As the Maya society grew forcefully, elite polygamy and intermarriage among royal families swelled in the ruling class. The lords demanded jade, shells, feathers from exotic birds, fancy ceremonies and other expensive ceremonial accoutrements to affirm their rank in the Maya cosmos. Their traditional rivalry status only made matters worse. The Kuhul Ajaw strove to outdo their neighbors, building bigger temples and more elegant palaces and staging more elaborate public pageants. All this required more labor, which required larger populations and, perhaps, more wars to exact tribute in forced labor from fallen enemies. Soon the Maya empire began to wane.

Around the ninth century (AD 790 – 889) the Maya society began to decline at most Central and Lowlands’s sites. There is no clearly defined reason for the collapse of the Maya civilization. Archaeologists tend to believe that the decline of the Mayas was a result of many factors.

The ancient Maya civilization is part of Belize’s rich culture. The Ke’Kchi, Mopan and Yucatec Mayas in southern Belize are direct descendants of the Mayas that go back at least 4,000 years in history. Today’s modern Belize Mayas still retain many of their ancient practices and beliefs. They use universal Maya instruments such as flutes and drums and continue to perform dances at fiestas, including the Deer Dance. This dance is a complex ceremony spanning as many as nine days of music, dance and feasting during the month of August. Modern day Mayas also speak their traditional languages, including different variants of the ancient Mayan languages interspersed with Spanish, English, and Creole words. Today the Mayas make up approximately 11% of Belize’s population. They live in communal lands managed by an “alcalde” (Village Leader) and depend on agriculture, hunting and various arts and crafts for their livelihood.

Maya people take pride in their rich heritage and have begun to confront the challenges that face them as part of the modern global community. Many modern Mayas in Belize, especially in the Toledo district, are embracing ecotourism as an income generator and as a way to protect their ancestral lands. At Chaa Creek a living testimonial to Maya is the Rainforest Medicinal Trail where traditional herbs are on display in their natural forest habitat. Guided tours and a printed reference book teach guests how these herbs have been used over the centuries to prevent and treat disease and to restore failing health. A traditional farming method has been established by developing an organic Maya farm on the Chaa Creek nature reserve.
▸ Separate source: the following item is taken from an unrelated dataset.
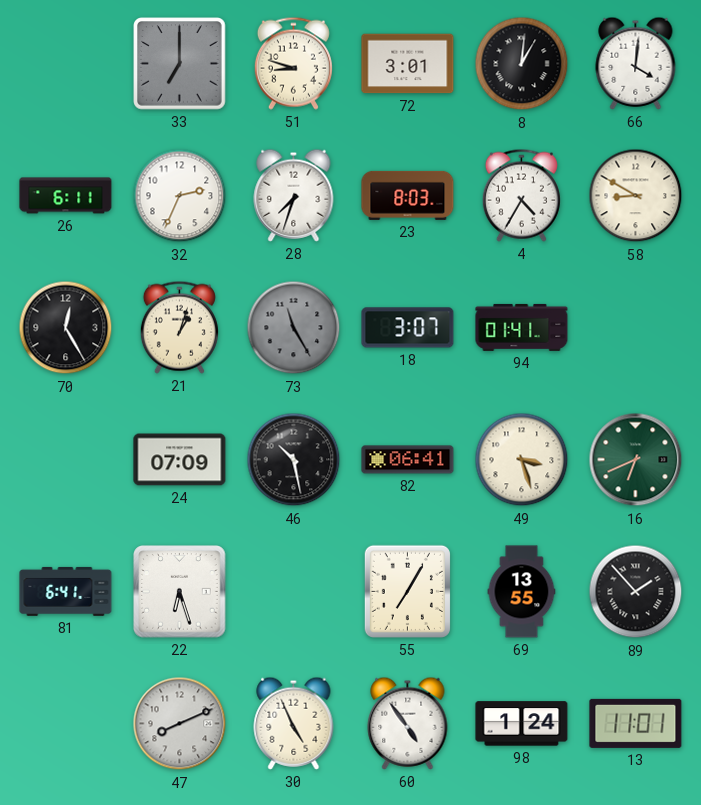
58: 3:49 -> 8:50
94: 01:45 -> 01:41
Within the 365-acre reserve, at Chaa Creek there are over 50 mounds of Maya structures constructed over 1,000 years ago. Chaa Creek is located in an area that was important to the Ancient Maya. Research compiled by the University of California, L.A. suggests that Chaa Creek once functioned as a distribution center of goods in the Belize River Valley area and was an important communication link with the neighboring site of Xunantunich, which was once a powerful Maya settlement. This scientific research is on permanent display at the Chaa Creek Natural History Centre.

The Maya civilization defies analysis: for every doubt resolved, new questions arise. As archeologists continue to delve into its mysteries, new findings continuously emerge to renew their enthusiasm on such a fascinating people. But thanks to that research Belizeans now better understand the importance of a rich legacy passed on to them by their Mayan ancestors, who once flourished here and also called Belize their home.